Eagles news: Quez Watkins earns unfavorable mention

Quez Watkins #16, Philadelphia Eagles (Photo by Scott Taetsch/Getty Images)
Quez Watkins #16, Philadelphia Eagles (Photo by Scott Taetsch/Getty Images) /

As much as we love to hold the Philadelphia Eagles, Howie Roseman, the coaches, players, and everyone else associated with the franchise accountable, we have to give credit when it’s due. Quez Watkins deserves a little of both.

Admittedly, our jury is still in deliberation and trying to come up with a ruling. At times, the former Southern Miss star makes us want to stand up and cheer.

That bomb from Jalen Hurts versus the Minnesota Vikings was a thing of beauty. He also came up with that TD catch versus the Indianapolis Colts when Philly truly needed something good to happen in a game that shouldn’t have been as close as it was. We love that Quez, but it appears that Strange Case of Dr. Jekyll and Mr. Hyde isn’t a work of fiction so much as it is a perfect description of the guy who wears the number 16 jersey.

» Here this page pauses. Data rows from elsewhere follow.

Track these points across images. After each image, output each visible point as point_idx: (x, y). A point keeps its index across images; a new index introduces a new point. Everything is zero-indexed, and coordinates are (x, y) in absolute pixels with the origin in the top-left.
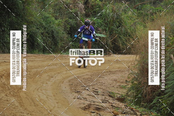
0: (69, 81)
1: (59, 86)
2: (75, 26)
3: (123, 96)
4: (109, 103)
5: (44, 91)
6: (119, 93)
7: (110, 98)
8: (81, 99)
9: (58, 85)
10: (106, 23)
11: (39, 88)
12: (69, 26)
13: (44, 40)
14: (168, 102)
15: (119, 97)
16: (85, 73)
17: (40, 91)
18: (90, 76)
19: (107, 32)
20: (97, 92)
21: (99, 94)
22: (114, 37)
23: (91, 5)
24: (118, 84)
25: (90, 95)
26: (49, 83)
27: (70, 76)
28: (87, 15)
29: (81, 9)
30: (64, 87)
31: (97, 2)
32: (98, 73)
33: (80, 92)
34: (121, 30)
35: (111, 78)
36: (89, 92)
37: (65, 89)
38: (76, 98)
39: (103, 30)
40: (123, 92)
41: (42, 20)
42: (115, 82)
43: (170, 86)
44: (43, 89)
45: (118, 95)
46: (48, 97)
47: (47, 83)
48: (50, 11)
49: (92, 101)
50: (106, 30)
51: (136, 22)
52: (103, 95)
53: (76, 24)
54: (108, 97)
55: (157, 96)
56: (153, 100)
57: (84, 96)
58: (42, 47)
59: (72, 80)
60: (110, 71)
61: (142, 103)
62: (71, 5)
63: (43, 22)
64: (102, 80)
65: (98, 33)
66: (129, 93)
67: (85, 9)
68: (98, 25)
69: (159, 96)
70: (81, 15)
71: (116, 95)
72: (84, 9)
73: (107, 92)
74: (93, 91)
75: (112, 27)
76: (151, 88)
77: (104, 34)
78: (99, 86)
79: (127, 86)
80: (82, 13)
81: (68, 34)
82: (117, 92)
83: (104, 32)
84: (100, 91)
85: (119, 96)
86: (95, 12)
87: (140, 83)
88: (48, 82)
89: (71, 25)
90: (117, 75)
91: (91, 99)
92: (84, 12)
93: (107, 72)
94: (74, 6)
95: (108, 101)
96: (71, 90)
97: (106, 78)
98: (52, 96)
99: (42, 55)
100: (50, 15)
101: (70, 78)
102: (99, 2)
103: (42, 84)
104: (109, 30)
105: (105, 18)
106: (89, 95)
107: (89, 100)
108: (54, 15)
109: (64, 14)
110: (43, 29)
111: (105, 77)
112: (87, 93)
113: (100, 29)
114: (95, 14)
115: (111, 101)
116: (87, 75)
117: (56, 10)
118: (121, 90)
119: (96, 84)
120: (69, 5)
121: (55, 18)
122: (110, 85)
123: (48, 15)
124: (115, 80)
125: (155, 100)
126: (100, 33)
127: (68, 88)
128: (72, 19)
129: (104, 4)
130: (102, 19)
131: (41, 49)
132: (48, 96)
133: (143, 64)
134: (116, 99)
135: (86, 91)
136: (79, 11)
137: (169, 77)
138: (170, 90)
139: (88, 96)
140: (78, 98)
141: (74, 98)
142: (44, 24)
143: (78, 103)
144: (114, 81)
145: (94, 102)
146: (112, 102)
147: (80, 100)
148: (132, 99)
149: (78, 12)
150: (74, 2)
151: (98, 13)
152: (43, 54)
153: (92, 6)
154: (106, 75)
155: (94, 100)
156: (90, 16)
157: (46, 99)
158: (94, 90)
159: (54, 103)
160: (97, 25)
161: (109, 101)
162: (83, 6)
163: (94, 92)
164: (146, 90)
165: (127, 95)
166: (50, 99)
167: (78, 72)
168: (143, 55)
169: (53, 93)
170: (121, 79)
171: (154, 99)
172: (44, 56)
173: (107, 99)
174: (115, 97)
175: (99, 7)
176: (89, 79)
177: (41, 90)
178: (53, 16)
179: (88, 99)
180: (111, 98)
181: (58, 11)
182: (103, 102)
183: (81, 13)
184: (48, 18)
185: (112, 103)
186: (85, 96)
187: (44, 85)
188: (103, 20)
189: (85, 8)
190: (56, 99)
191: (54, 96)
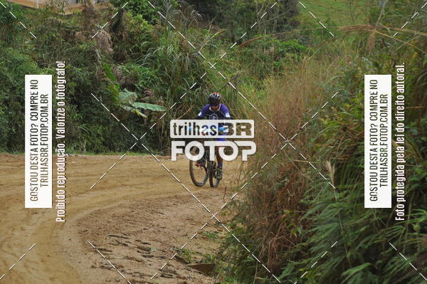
0: (79, 223)
1: (54, 235)
2: (89, 83)
3: (209, 260)
4: (179, 277)
5: (15, 249)
6: (199, 251)
7: (179, 264)
8: (110, 269)
9: (52, 232)
10: (164, 78)
11: (5, 241)
12: (75, 85)
13: (10, 118)
14: (319, 274)
15: (201, 262)
16: (115, 201)
17: (6, 249)
18: (129, 210)
19: (167, 98)
20: (149, 250)
21: (153, 256)
22: (185, 111)
23: (128, 32)
24: (197, 229)
25: (131, 259)
26: (30, 228)
27: (79, 211)
28: (118, 58)
29: (103, 43)
30: (66, 238)
31: (142, 26)
32: (147, 202)
33: (105, 250)
34: (202, 95)
35: (181, 213)
36: (128, 251)
37: (69, 243)
38: (98, 265)
39: (158, 94)
40: (209, 249)
41: (6, 69)
42: (189, 225)
43: (323, 237)
44: (14, 244)
45: (197, 256)
46: (28, 264)
47: (23, 229)
48: (25, 47)
49: (138, 274)
50: (165, 95)
51: (237, 76)
52: (163, 258)
53: (92, 78)
54: (174, 263)
55: (292, 259)
56: (282, 270)
57: (116, 261)
58: (5, 136)
59: (85, 219)
60: (176, 197)
61: (256, 277)
62: (77, 33)
63: (8, 75)
64: (158, 220)
65: (145, 102)
66: (225, 253)
67: (114, 42)
68: (145, 82)
69: (296, 259)
70: (104, 56)
71: (193, 256)
72: (110, 43)
73: (171, 249)
74: (139, 248)
75: (180, 87)
76: (277, 241)
77: (159, 104)
78: (153, 235)
79: (219, 235)
80: (106, 51)
81: (71, 103)
82: (195, 249)
83: (161, 100)
84: (155, 247)
85: (199, 258)
86: (139, 51)
87: (251, 228)
88: (25, 226)
89: (78, 82)
90: (193, 207)
91: (134, 267)
92: (111, 50)
93: (169, 197)
94: (87, 35)
95: (175, 272)
96: (85, 244)
97: (167, 213)
98: (37, 263)
99: (6, 156)
100: (27, 57)
101: (80, 215)
102: (148, 26)
103: (10, 232)
104: (172, 93)
105: (163, 66)
106: (128, 258)
107: (128, 272)
108: (35, 56)
109: (62, 54)
110: (8, 91)
111: (165, 212)
112: (125, 252)
113: (149, 92)
114: (137, 55)
115: (182, 273)
116: (121, 206)
117: (40, 43)
118: (205, 244)
119: (145, 229)
120: (74, 33)
121: (39, 63)
122: (179, 231)
123: (20, 57)
124: (190, 219)
125: (287, 270)
126: (150, 102)
127: (76, 241)
128: (81, 67)
129: (159, 30)
130: (156, 68)
131: (4, 141)
132: (28, 261)
133: (261, 184)
134: (193, 267)
135: (120, 247)
136: (97, 47)
137: (321, 215)
138: (323, 246)
139: (126, 261)
140: (102, 267)
141: (93, 267)
142: (11, 79)
143: (103, 278)
144: (187, 222)
145: (142, 276)
146: (186, 276)
147: (108, 271)
148: (232, 265)
149: (97, 51)
150: (86, 25)
151: (145, 53)
152: (8, 154)
153: (131, 36)
154: (168, 206)
155: (142, 270)
156: (125, 59)
157: (24, 270)
158: (139, 244)
159: (43, 280)
160: (143, 83)
161: (178, 272)
162: (109, 36)
163: (140, 250)
164: (266, 244)
165: (220, 255)
166: (33, 269)
167: (99, 200)
168: (260, 161)
169: (39, 254)
170: (205, 216)
171: (285, 266)
172: (12, 159)
173: (172, 268)
174: (190, 263)
175: (148, 38)
176: (128, 218)
177: (9, 247)
178: (34, 59)
179: (125, 269)
180: (182, 266)
181: (46, 47)
182: (162, 276)
183: (103, 53)
184: (21, 62)
185: (184, 278)
186: (118, 260)
187: (17, 234)
188: (157, 70)
189: (112, 40)
190: (47, 270)
191: (43, 261)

As good as Quez can be, he can also do things that make us want to throw things at our expensive televisions. Look no further than his effort (or lack thereof) when Dallas Cowboys safety Jayron Kearse wrestled one away from him on Christmas Eve or that huge miscue in the Super Bowl.

Trust us on this one. If you’re a little disappointed, frustrated, or still uncertain about how you value him, you aren’t alone in your theory.

Eagles news: Quez Watkins lands on a list he probably wishes he wasn’t mentioned on.

While enjoying a little free time and combing through the literary offerings of a few publications we’re fans of, we landed on an intriguing read crafted by Bryan Knowles of Football Outsiders. Rather than discuss some of the great throws and snags we saw in 2022, he focused on the failed completions. Unfortunately, Quez Watkins and DeVonta Smith both earned a mention.

Some throws are off-target. Others are great efforts that can occasionally land in the stat book as drops. Either way, incompletions are incompletions.

Knowles takes us on a journey of a different sort with statistics both recent and current for quarterbacks and wide receivers. Surprisingly, only four wide receivers or tight ends collected more failed completions when targeted than DeVonta Smith. Who would have thunk?

No one should panic. We’re just sifting through some numbers here.

According to Knowles, the Slim Reaper was on the receiving end of 23 failed receptions. That ties him with Justin Jefferson. T.J. Hockenson topped the list with 25. Greg Dortch, Tyreek Hill, and Michael Pittman notched 24.

Quez lands on another list, the highest failed reception rate. His 42.4% failed completion rate ranks second in the entire NFL behind Greg Dortch (46.2%). Watkins was targeted 51 times and gathered 33 receptions. Football Outsiders credits him with 14 failed receptions.

While it may seem like we’re giving DeVonta a pass and unfairly condemning Quez, a few things must be acknowledged. Smith has already established himself as one of pro football’s great young wideouts. Watkins has some work to do on that front. Also, DeVonta also lines up versus one of the opposing defense’s top cover guys weekly. Quez, at best, will draw coverage from the third corner. All of that factors in.

The truth about Quez is there are a lot of positives. He’s a burner. Daniel Jeremiah once described his college tape stating he looks like “a speed boat pulling away from canoes”. Unfortunately, there’s a lot of work to do if he’s going to become a complete receiver, and some wonder if he has already shown us all that he is capable of.

Something else about Quez that we enjoy is his humility. He’s focused. He’s still learning, and he’s never attempted to avoid accountability. Upon returning to the NovaCare Complex to clean out their lockers, Watkins was the ultimate professional.

He answered every question. He admitted that there were areas in which he needs to improve, and that type of self-awareness is important. We see no reason why he won’t get the job done moving forward if he continues to apply himself.

In short, sure, we’d like to see Quez’s reception total rise. A decrease in the failed reception rate percentage would be nice too, but again, Watkins already knows that.

He still has support. He knows there are doubters. We’re pulling for him. Year four is going to be a big year, and though the former sixth-rounder isn’t assured of anything, we know he can provide some big plays when he puts it all together.